Abstract

OBJECTIVES: To compare diffusion tensor-magnetic resonance imaging (DT-MRI) of human calf muscles at 1.5 T and 3.0 T, and to measure a number of quantitative parameters to characterize diffusion anisotropy in organized muscle tissue using similar imaging parameters. METHODS AND MATERIALS: After Institutional Review Board approval and informed consent, five healthy volunteers were studied. Imaging was performed on both 1.5 T and 3.0 T MR systems using the similar imaging protocol. Diffusion-sensitized single-shot spin-echo echo planar imaging pulse sequences were used to collect 2-dimensional images through the calf. Imaging was performed using b-values of 0, 300, 500, and 700 s/mm. Image analyses and tensor calculations were performed offline using DT imaging studio (Johns Hopkins University, Baltimore, MD). The eigenvalues (lambda1, lambda2, lambda3), trace of the diffusion tensor (TrD), fractional anisotropy, relative anisotropy, and volume ratio were calculated in 3 different calf muscles (medial and lateral gastrocnemius and soleus). Signal-to-noise ratios (SNRs) were compared for both field strengths (1.5 T and 3.0 T), the different muscles and all b-values. A regression analysis was performed to look at within-subject effects (linear mixed effect model).

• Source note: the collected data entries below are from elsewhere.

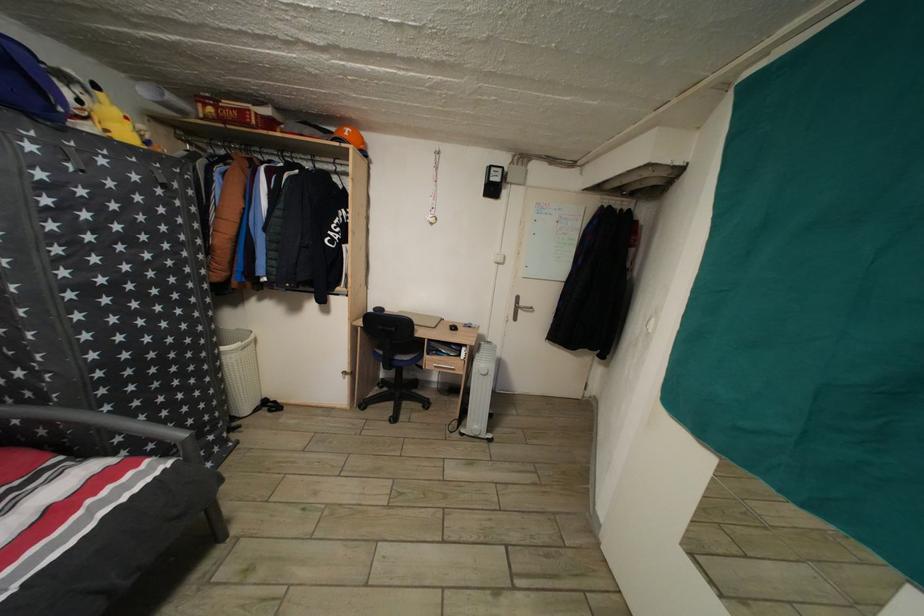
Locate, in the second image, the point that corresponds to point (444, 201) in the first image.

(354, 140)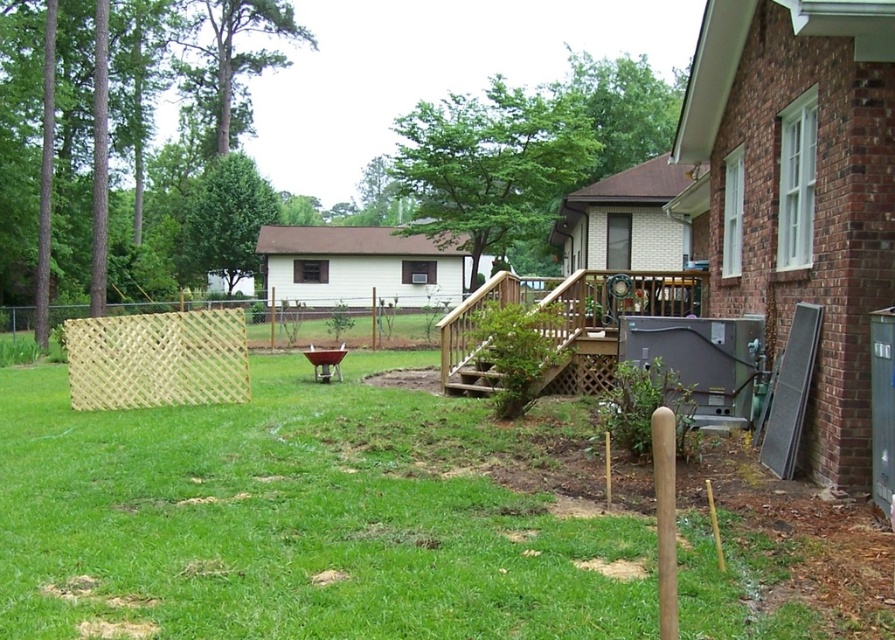
You are a painter planning to paint the light brown lattice fence at lower left and the brown wooden porch at center. You need to know which one requires a taller ladder to reach its top. Based on the scene, which one needs a taller ladder?

The light brown lattice fence at lower left has a greater height compared to the brown wooden porch at center, so it requires a taller ladder to reach its top.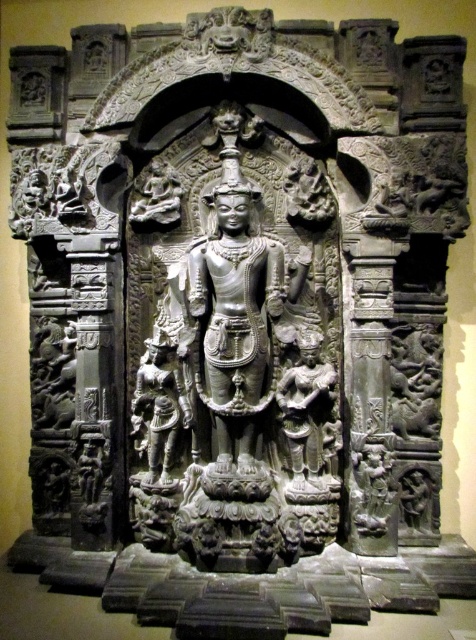
In the image of the stone relief sculpture, there are two figures made of gray stone. The dark gray stone statue at center and the gray stone figure at lower left. Which one is bigger?

The dark gray stone statue at center is larger in size than the gray stone figure at lower left.

You are an art conservator examining the sculpture. You need to move the gray stone figure at lower left to a different display area. Which direction should you move it so that the dark gray stone statue at center remains in its original position?

The dark gray stone statue at center is positioned on the right side of the gray stone figure at lower left. To keep the dark gray stone statue at center in its original position, you should move the gray stone figure at lower left to the left side of the dark gray stone statue at center.

Looking at this image, you are an art conservator examining the stone relief sculpture. You notice two points of concern marked on the sculpture. The first point is at coordinate point [326,449] and the second at point [140,365]. Which of these points is closer to the viewer?

Point [326,449] is in front of point [140,365], so it is closer to the viewer.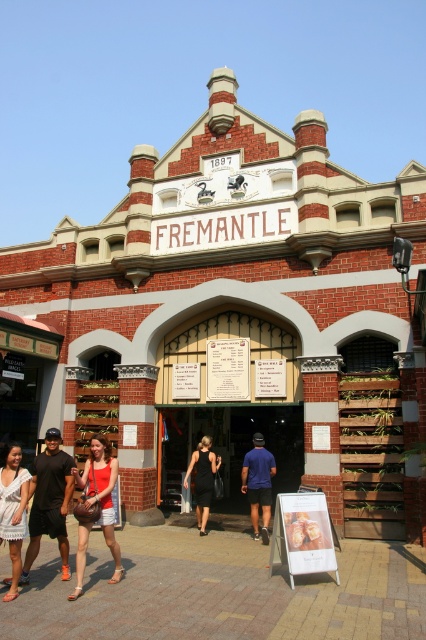
From the picture: You are standing at the entrance of the building and see the black glass door at center and the white lace dress at lower left. Which object is positioned to the right of the other?

The black glass door at center is to the right of the white lace dress at lower left.

You are standing at the entrance of the building and see the matte red tank top at center. If you move 0.1 units to the right along the horizontal axis, will you be closer to the entrance or farther away?

Moving 0.1 units to the right along the horizontal axis from the matte red tank top at center would place you farther away from the entrance since the entrance is to the left of the tank top.

You are attending a historical building tour and notice two garments in the entrance area. The first is a matte red tank top at center, and the second is a white lace dress at lower left. Which garment appears smaller in size?

The matte red tank top at center is smaller in size compared to the white lace dress at lower left.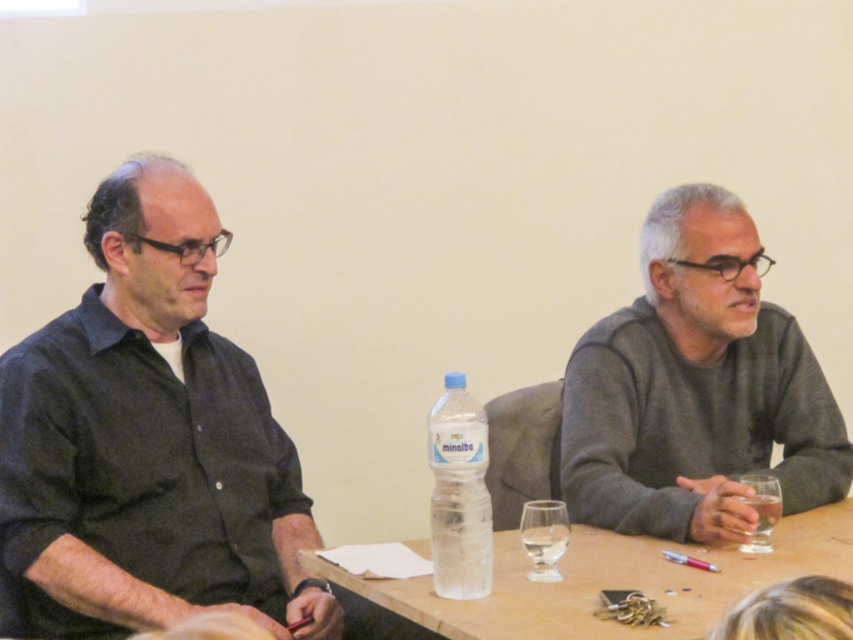
You are a photographer wanting to capture a candid shot of both individuals without moving any objects. Since the gray sweater at right and the clear plastic bottle at center are in the foreground, which object might block the view of the person on the right?

The gray sweater at right has a greater height compared to the clear plastic bottle at center, so the gray sweater at right is more likely to block the view of the person on the right.

What is the 2D coordinate of the clear plastic table at center?

The clear plastic table at center is located at the 2D coordinate point of (611, 580).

RESULTS: No significant differences were found between all quantitative measured DT-MRI parameters, b-values, and muscle groups at 3.0 T and 1.5 T (P = 0.105; P = 0.719). The mean of SNR on the 2 different field strengths (3.0:1.5 T) was 1.64, which was significantly different (P < 0.0001). Significant differences in SNR in all 3 muscles were found between sequences using b = 300 s/mm and 700 s/mm (P < 0.001; P = 0.006) and between sequences using b = 300 s/mm and 500 s/mm (P < 0.001; P = 0.03), and 500 s/mm and 700 s/mm (P = 0.005; P = 0.03), respectively, for medial gastrocnemius and soleus muscle. CONCLUSIONS: This study demonstrates useful parameters to perform DT-MRI at 1.5 T and 3.0 T. DT-MRI at 1.5 T and 3.0 T provide in vivo validation of quantitative structural analysis of human skeleletal muscle.